Clearly $N_1(n) = \delta(n)$.
To calculate $N_2(n)$, we could do something like the binomial construction and have $N_2(n) = \delta(n_1) \delta(n_2) F(n, n_1, n_2)$, where $F(n, n_1, n_2)$ something like the choose function, in this case the number of ways that $n = n_1 n_2$.
But how to proceed from here?
An alternative approach, as indicated in my previous comment, is to interpret the random-tree as a branching process:
Let $X_n$ be the number of nodes in generation (depth) $n$. It is standard to show that the generating function of$X_n$ fulfills the following recursion
$G_{n+1}(z) = \mathbb{E}[z^{X_{n+1}}] = G_n(G(z))$
where $G(z) = \mathbb{E}[z^{X}] = \sum_{k\geq 0} \delta(k) z^k$.

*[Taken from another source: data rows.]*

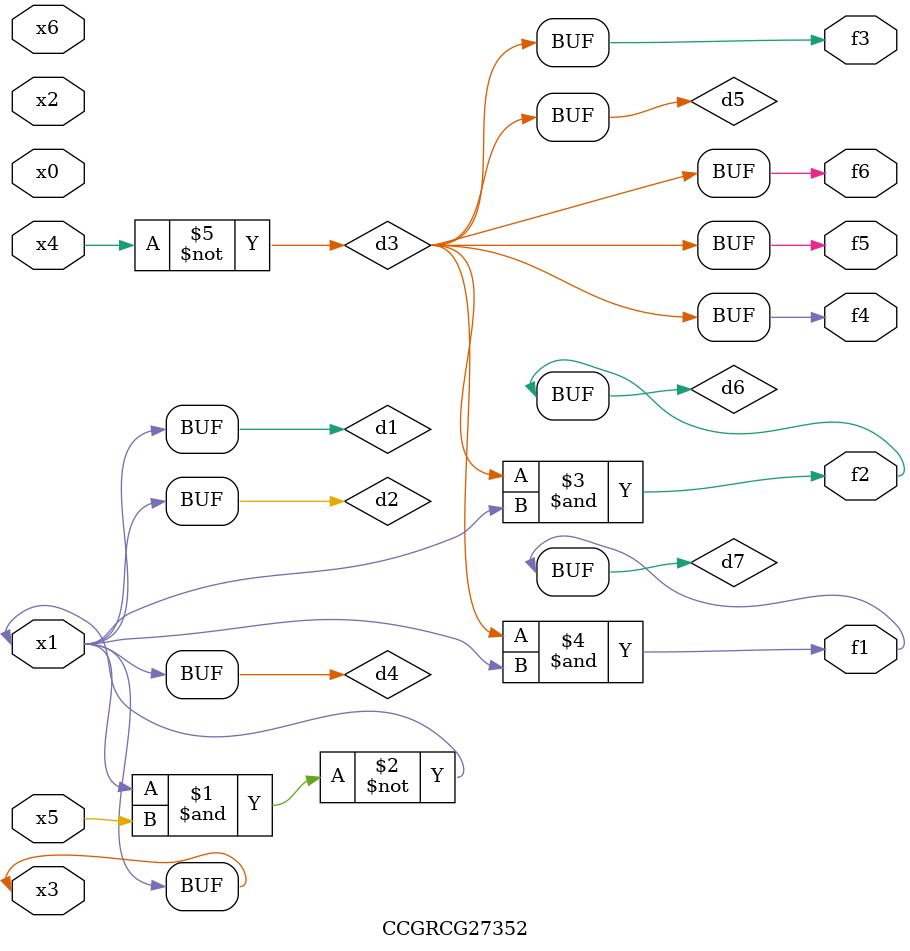
<source format=v>
module CCGRCG27352(
	input x0, x1, x2, x3, x4, x5, x6,
	output f1, f2, f3, f4, f5, f6
);

	wire d1, d2, d3, d4, d5, d6, d7;

	buf (d1, x1, x3);
	nand (d2, x1, x5);
	not (d3, x4);
	buf (d4, d1, d2);
	buf (d5, d3);
	and (d6, d3, d4);
	and (d7, d3, d4);
	assign f1 = d7;
	assign f2 = d6;
	assign f3 = d5;
	assign f4 = d5;
	assign f5 = d5;
	assign f6 = d5;
endmodule

</source>
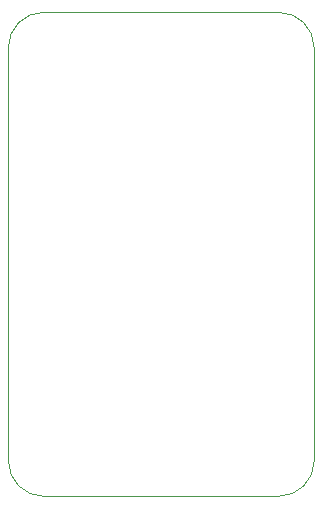
<source format=gm1>
G04 #@! TF.GenerationSoftware,KiCad,Pcbnew,6.0.10*
G04 #@! TF.CreationDate,2023-01-08T03:35:34+01:00*
G04 #@! TF.ProjectId,ideal_diode,69646561-6c5f-4646-996f-64652e6b6963,rev?*
G04 #@! TF.SameCoordinates,Original*
G04 #@! TF.FileFunction,Profile,NP*
%FSLAX46Y46*%
G04 Gerber Fmt 4.6, Leading zero omitted, Abs format (unit mm)*
G04 Created by KiCad (PCBNEW 6.0.10) date 2023-01-08 03:35:34*
%MOMM*%
%LPD*%
G01*
G04 APERTURE LIST*
G04 #@! TA.AperFunction,Profile*
%ADD10C,0.100000*%
G04 #@! TD*
G04 APERTURE END LIST*
D10*
X37900000Y-49979680D02*
X37900000Y-15000000D01*
X37900000Y-15000000D02*
G75*
G03*
X34900000Y-12000000I-2999990J10D01*
G01*
X34900000Y-52979680D02*
G75*
G03*
X37900000Y-49979680I0J3000000D01*
G01*
X12000000Y-49979680D02*
G75*
G03*
X15000000Y-52979680I2999990J-10D01*
G01*
X12000000Y-15000000D02*
X12000000Y-49979680D01*
X15000000Y-12000000D02*
G75*
G03*
X12000000Y-15000000I0J-3000000D01*
G01*
X34900000Y-12000000D02*
X15000000Y-12000000D01*
X15000000Y-52979680D02*
X34900000Y-52979680D01*
M02*

</source>
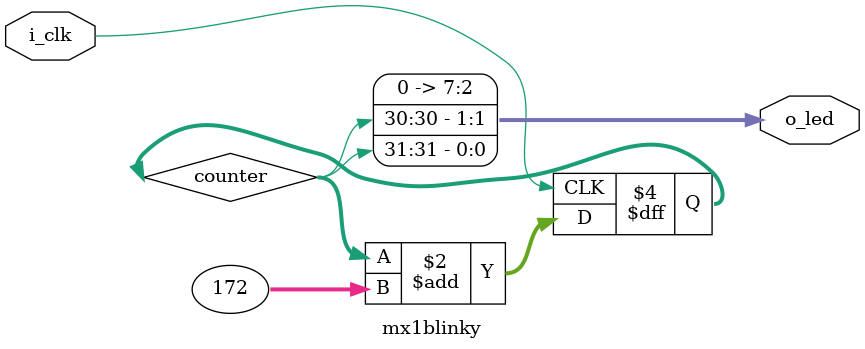
<source format=v>
module mx1blinky(i_clk, o_led);
	input	wire		i_clk;
	output	wire	[7:0]	o_led;

	reg	[31:0]	counter;

	initial	counter = 0;
	always @(posedge i_clk)
		counter <= counter + 32'd172;

	assign	o_led[0] = counter[31];
	assign	o_led[1] = counter[30];
	assign	o_led[7:2] = 6'h00;

// Signature: 7e, aa, 99, 7e
endmodule

</source>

$\delta(k)$ is the local offspring probability mass function.
Then once this recursion is solved you can use $\mathbb{P}[X_n = m] = G^{(m)}_n(0)/m!$, here $G^{(m)}$ is the $m$'th derivative w.r.t. $z$.
See for example the chapter about Branching Processes in Grimmett/Welsh "Probability: An Introduction"